ある初老の夫婦の夜のお茶会へ、市役所から女が訪ねてくる。
夫婦は快くお茶に迎え入れる。
女は子供のころ、マッチを売っていたのだと自分の過去を語りだす。
女はマッチを売って、そのマッチで自分のスカートの中を覗かせる商売をしていた。
そしてそれを教えたのは、あなたたち夫婦で、あなたたちは私の両親だと言う。
夫婦は、自分たちには娘が一人いたが電車に轢かれて死んでしまったと食い違う二方。
妻の方は、自分の娘だと受け入れようとするが、女は弟を連れてくる。
夫婦には息子などいなかった。
女と弟は、自分たちが子供の頃、両親とともに過ごした日のことを語るが、どれも当てはまらず夫婦は困惑する。
夫婦ははじめ、二人を追い返そうとするが、姉の子供達が寒さに震えるのを可哀想に思い、泊めてあげることにする。

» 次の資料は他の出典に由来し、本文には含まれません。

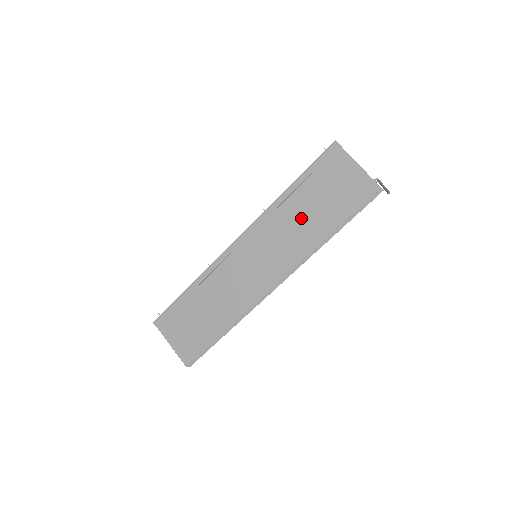
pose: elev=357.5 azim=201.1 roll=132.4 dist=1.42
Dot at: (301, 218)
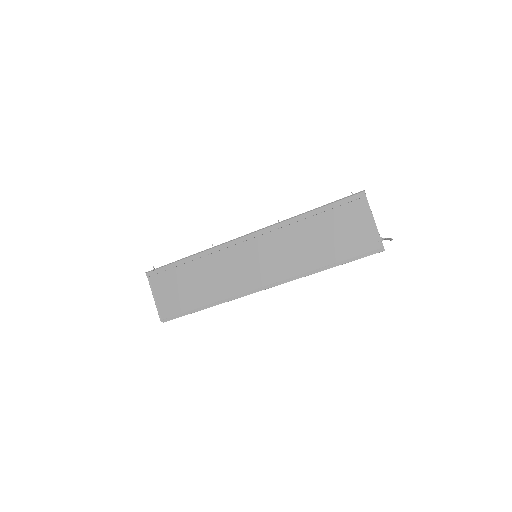
Dot at: (307, 242)
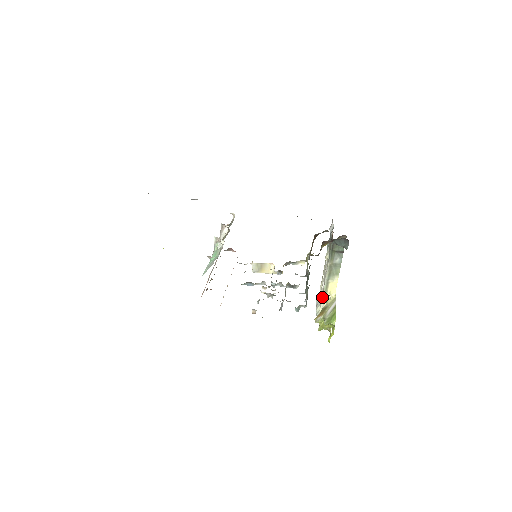
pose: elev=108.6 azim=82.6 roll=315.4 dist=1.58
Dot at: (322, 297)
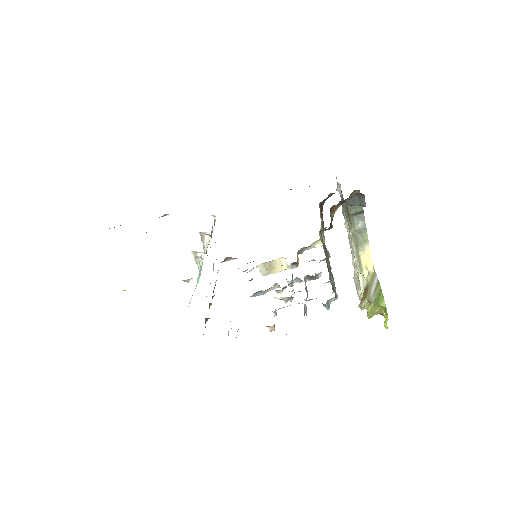
Dot at: (358, 276)
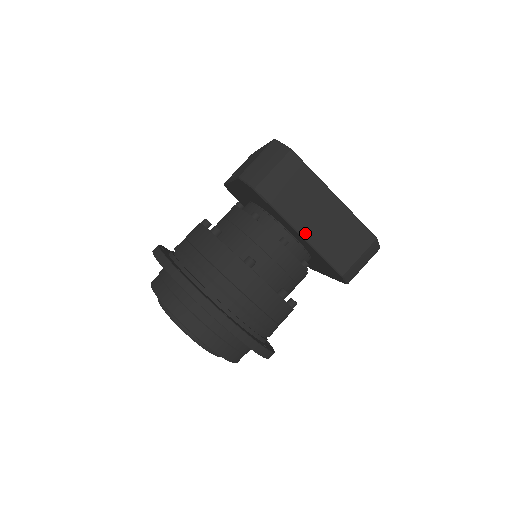
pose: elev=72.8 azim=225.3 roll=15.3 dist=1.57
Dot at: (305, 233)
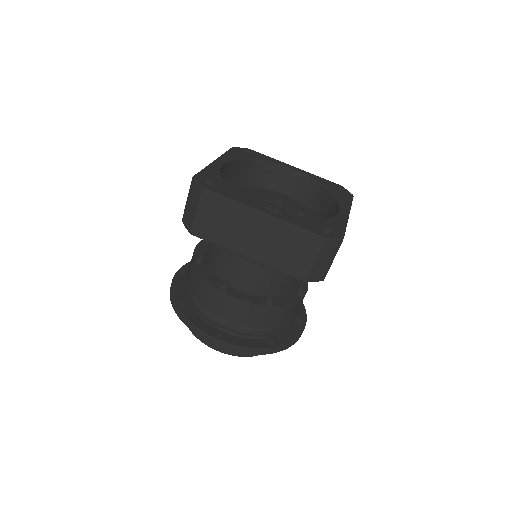
Dot at: (251, 256)
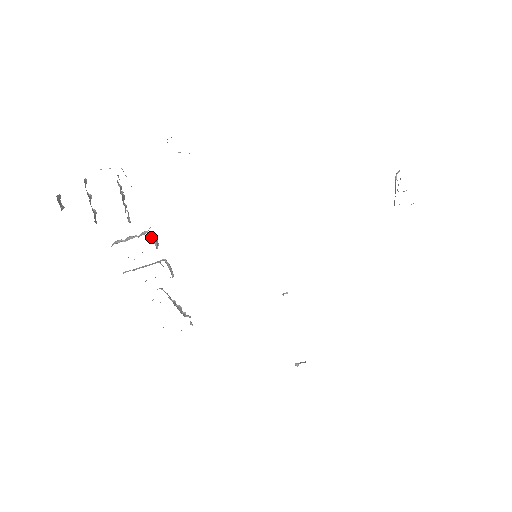
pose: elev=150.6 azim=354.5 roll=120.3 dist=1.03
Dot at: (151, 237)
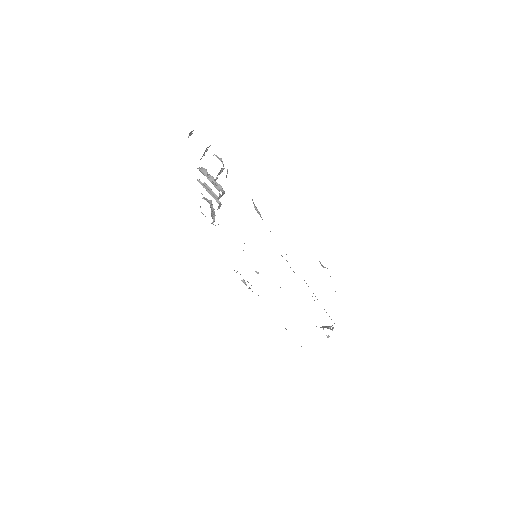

疲れから眠る女の隣で、弟が夫婦からもらったビスケットを食べる。
ところが女は突然、弟がビスケットを獲ったと激怒する。
夫婦は止めようとするが、女は弟に暴力をふるってまで二人に謝らせようとし続け、父に「マッチをすらないで……」と言い残し動かなくなる。いつの間にか女の二人の子供達の寝息が聞こえなくなっている。
以下、感想。
全くの感想。
この物語の登場人物、まずは夫婦。彼らは「善良な保守派」で中流階級で幸せな日常を送る一般市民の象徴。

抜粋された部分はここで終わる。